Demasiado barullo y griterío

Ya puede decir lo que quiera la OID, cargada de buena voluntad: mientras el mundo entero se descacharra por culpa del cafre de Saddam Hussein, los encargados de nuestra gobernación siguen con su relax, y bien que hacen, según mi amiga la Susi. Benditos ellos. El movidón cubano no les preocupaba, pero al menos les ocupaba. Esto, por lo que se ve, ni les preocupa ni les ocupa. De lo próximo, seguro que ni se enteran. 

Mejor, dice la Susi: así no incordian. Porque, además, ¿de qué serviría ponerse marinervios? Ya hay demasiado barullo y griterío, demasiadas palabras indignadas y aspavientos protestones, sobredosis de bulla para nada.

Al final, ese capone mesopotámico se va a salir con la suya, y la hombría de los nosecuentos grandes del planeta se quedará más engurruñida que el paquete de Rambo. Porque Rambo, ay, como revelaba el pasado fin de semana una foto del magazine de este yurnal, casi no tiene paquete. 
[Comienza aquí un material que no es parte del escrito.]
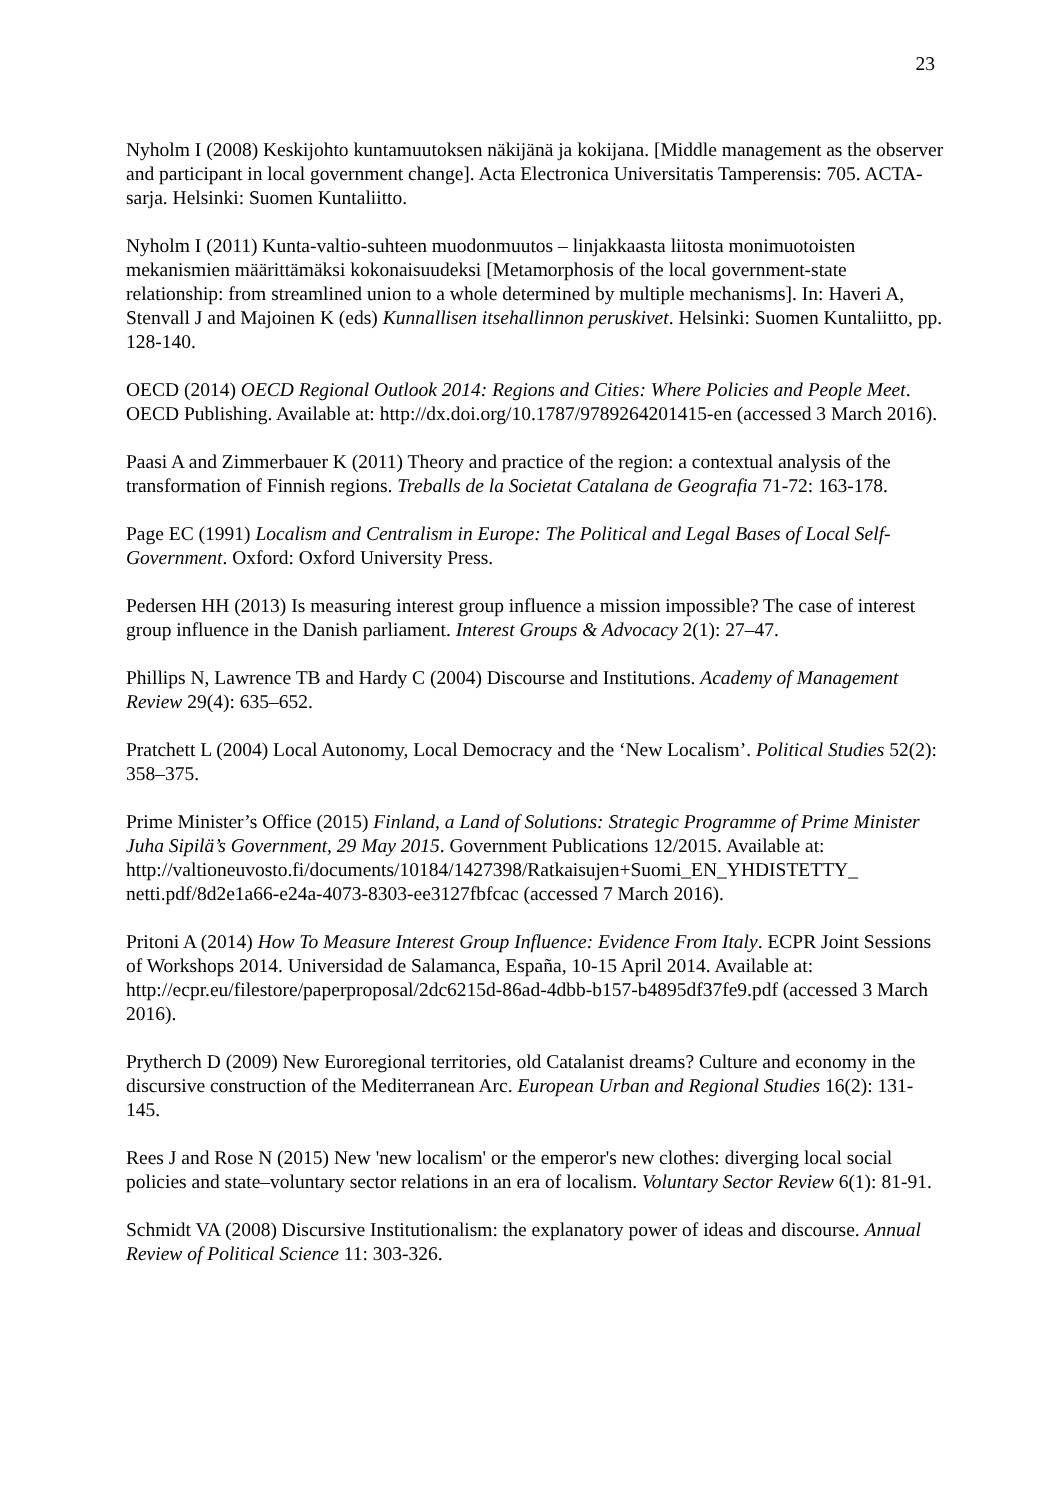23
Nyholm I (2008) Keskijohto kuntamuutoksen näkijänä ja kokijana. [Middle management as the observer and participant in local government change]. Acta Electronica Universitatis Tamperensis: 705. ACTA-sarja. Helsinki: Suomen Kuntaliitto.
Nyholm I (2011) Kunta-valtio-suhteen muodonmuutos – linjakkaasta liitosta monimuotoisten mekanismien määrittämäksi kokonaisuudeksi [Metamorphosis of the local government-state relationship: from streamlined union to a whole determined by multiple mechanisms]. In: Haveri A, Stenvall J and Majoinen K (eds) Kunnallisen itsehallinnon peruskivet. Helsinki: Suomen Kuntaliitto, pp. 128-140.
OECD (2014) OECD Regional Outlook 2014: Regions and Cities: Where Policies and People Meet. OECD Publishing. Available at: http://dx.doi.org/10.1787/9789264201415-en (accessed 3 March 2016).
Paasi A and Zimmerbauer K (2011) Theory and practice of the region: a contextual analysis of the transformation of Finnish regions. Treballs de la Societat Catalana de Geografia 71-72: 163-178.
Page EC (1991) Localism and Centralism in Europe: The Political and Legal Bases of Local Self-Government. Oxford: Oxford University Press.
Pedersen HH (2013) Is measuring interest group influence a mission impossible? The case of interest group influence in the Danish parliament. Interest Groups & Advocacy 2(1): 27–47.
Phillips N, Lawrence TB and Hardy C (2004) Discourse and Institutions. Academy of Management Review 29(4): 635–652.
Pratchett L (2004) Local Autonomy, Local Democracy and the ‘New Localism’. Political Studies 52(2): 358–375.
Prime Minister’s Office (2015) Finland, a Land of Solutions: Strategic Programme of Prime Minister Juha Sipilä’s Government, 29 May 2015. Government Publications 12/2015. Available at:
http://valtioneuvosto.fi/documents/10184/1427398/Ratkaisujen+Suomi_EN_YHDISTETTY_ netti.pdf/8d2e1a66-e24a-4073-8303-ee3127fbfcac (accessed 7 March 2016).
Pritoni A (2014) How To Measure Interest Group Influence: Evidence From Italy. ECPR Joint Sessions of Workshops 2014. Universidad de Salamanca, España, 10-15 April 2014. Available at: http://ecpr.eu/filestore/paperproposal/2dc6215d-86ad-4dbb-b157-b4895df37fe9.pdf (accessed 3 March 2016).
Prytherch D (2009) New Euroregional territories, old Catalanist dreams? Culture and economy in the discursive construction of the Mediterranean Arc. European Urban and Regional Studies 16(2): 131-145.
Rees J and Rose N (2015) New 'new localism' or the emperor's new clothes: diverging local social policies and state–voluntary sector relations in an era of localism. Voluntary Sector Review 6(1): 81-91.
Schmidt VA (2008) Discursive Institutionalism: the explanatory power of ideas and discourse. Annual Review of Political Science 11: 303-326.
Todo un síntoma. Le hago notar a la Susi que con el petróleo no se juega, que una poderosa escuadra de guerra se dirige hacia y contra el golfo y que el triquitraque puede ser de cuidado. Pero ella se me pone yáñez y me dice lo siento, beibi, como analista eres más anacrónico que el señor Semprún. Hay que ponerse al día. Y, o ella sufre un deterioro mental como el de Antonio Guerra, o después de tanto guirigay el energúmeno iraquí sigue donde está y los nosecuentos grandes del planeta, más los nosecuentos chicos que sepan espabilarse, acaban de nuevo en apaños con él. Le reprocho que confíe tan poco en la dignidad de las naciones sensatas de la Tierra. Pero ella me pregunta, hablando de dignidad: ¿Qué pasó con la China postiamamén, después del aparatoso boicot que le declararon grandes, chicos y medianos? 

Todos han vuelto a chamarilear con China y punto en boca. ¿Y qué ha pasado con Suráfrica? Pues esto va a terminar igual. Durante un par de semanas (hasta el país más pánfilo tiene reservas de petróleo para tres o cuatro meses) habrá un millón de reuniones, millón y medio de declaraciones imponentes, dos millones de medidas inútiles, gran boicot onuversal incluido. Quincalla. Don Hussein lo está haciendo de libro: primero dio el zapatazo, luego ganó tiempo con el farol de que retiraba soldados, ahora amenaza con disparates mayores y, al final, renunciará a lo más disparatado, pero no se irá de Kuwait. Al menos evitamos lo peor, dirá el mundo, con alivio. Y todos como locos a mercadear de nuevo con Irak, que son dos días. Así que nuestros gobernadores hacen divinamente en seguir marinirvanas, dice la Susi. 

Cálmate, marifalachi. A lo mejor Felipe se fijó con tiempo y aplicación en la foto de Stallone en taparrabos y descubrió con horror que Rambo marca poquísimo. Un desastre. Mucho musculito y poca mecha. Poca hombría. Poquísima dignidad. Como todos. Y si es así, le habrá dicho sin duda Felipe a sus muchachos, ¿para qué llevarse un sofocón?